Diane spoke briefly of Lemuel’s suicide and admitted that one day he had stopped by for a chat, something Sunderson didn’t know. It made him retrospectively angry. She said she hadn’t expected a serial murderer to be so charming. She thought that it was only fair
that Lemuel commit suicide after he had shot Kate. Sunderson didn’t know what to say. What is fair in double deaths? But he knew what she meant. Lovely little Kate’s death needed to be answered and the answer in the cosmos is always no.

He held Diane’s hand. Hers was dry while his was sweaty. She seemed on the verge of saying something that could upset him.

“Marriage was lovely compared to the glories of courtship,” she sighed. “But remember that fine week after we bought the house?”

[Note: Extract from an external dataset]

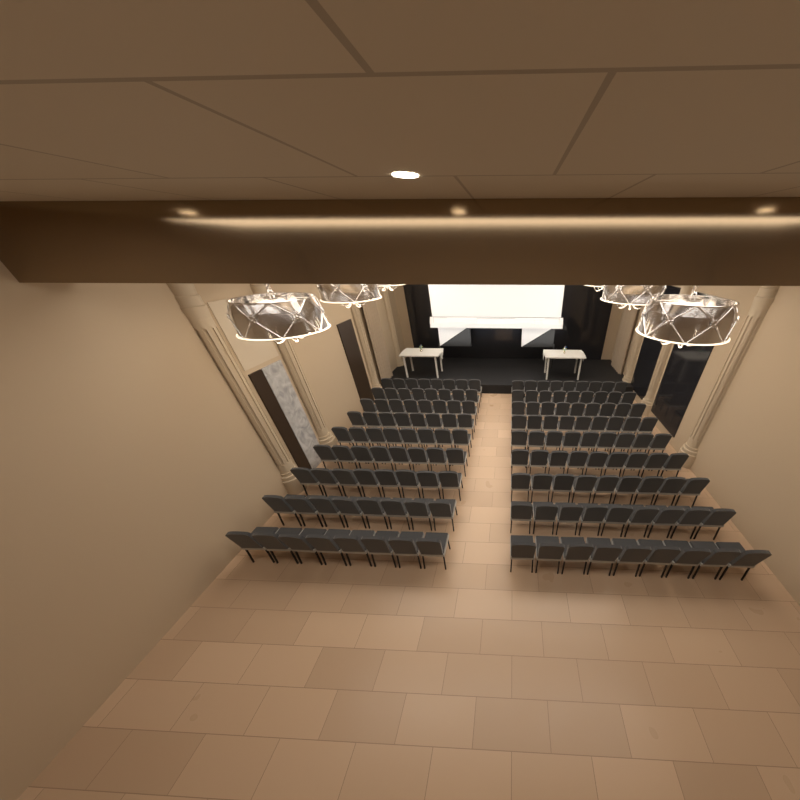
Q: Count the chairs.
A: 153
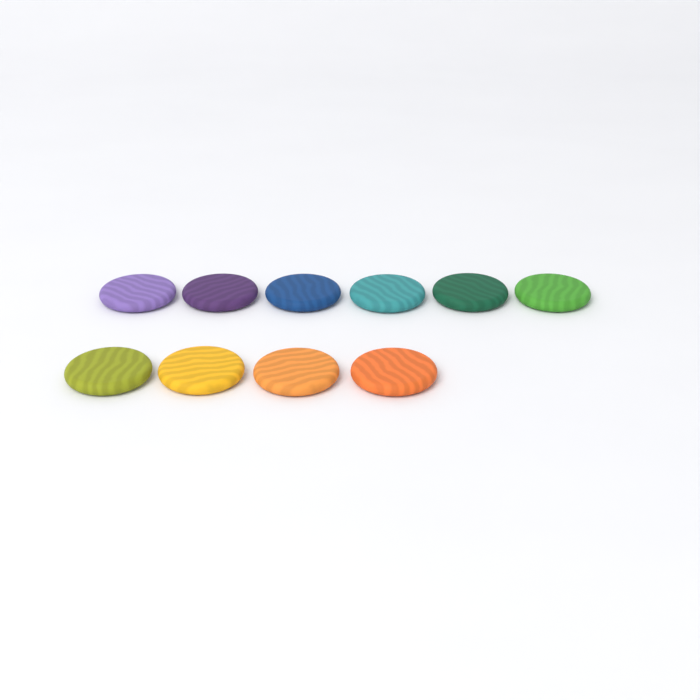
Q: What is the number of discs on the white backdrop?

She was referring to the second year of their marriage when they moved out of a depressing apartment near downtown and into his present house which had been owned by an old alcoholic couple. Diane had researched them to satisfy her own curiosity. She couldn’t believe a drunk couple could live well into their seventies. Her parents had been steadfast members of AA. By her teens she often thought that their only accomplishment in life was to quit drinking. Her parents had visited the house when Sunderson and Diane were scrubbing, mopping, sanding, and painting. Sunderson came off his high horse and allowed them to pay for a new kitchen for the young couple. The kitchen had been so embedded with filth as to be hopeless anyway. The previous owners had taught literature at the university then retired and moved to Arizona. The rehabilitation had taken his entire vacation and Sunderson sorely missed his trout fishing. For a change he was truly his father’s son and often worked a dozen hours a day on the house. They were young enough to still make love a couple of times a day, once on the floor where they had rolled into still wet varnish. When they finished they camped the entirety of each weekend near a river so he could recapture some of his lost fishing. She spent her time applying insect repellent to her body, feeding their campfire and reading. They took at least two long walks every day which rejuvenated them. With these long days he slept harder than ever in his life. It didn’t matter if it rained because Diane had bought them a first-rate, expensive tent, the first in Sunderson’s life that didn’t leak. With his modest youthful savings he was always buying war surplus crap, thinking if it was good enough for soldiers it was good enough for him. He thought of them in far off New Guinea encamped in this very equipment or in France breaking off the necks of bottles so they could drink the wine they found in bombarded French basements. Despite these romantic dreams everything he bought either leaked or malfunctioned and the store wouldn’t take anything back. This was what Diane called a false economy. A canteen smelled like a skunk had pissed in it though years later he realized a soldier had put tequila in the canteen. So if it rained they were quite happy in their big waterproof tent. He brought in wood and stored it inside the front of the tent so they would have dry firewood after the rain stopped.

They chatted for a long time out on the bench at the tip of Presque Isle. She urged him to continue his nonexistent writing in Europe. She wanted to see what he had done but he said it would intimidate him and temporarily ruin his productivity. She backed away and he felt a strong shame over his fibbing. They walked back to his house which was closer because she had said she could use some sex, a bold statement for her. They made love on the sofa. He went down on her because she used to love it. Her butt moved to the rhythm of his tongue. She made modest screeching noises with her eyes wide open as if she could see straight through the back of the sofa. When they were done she sat up and her face tightened.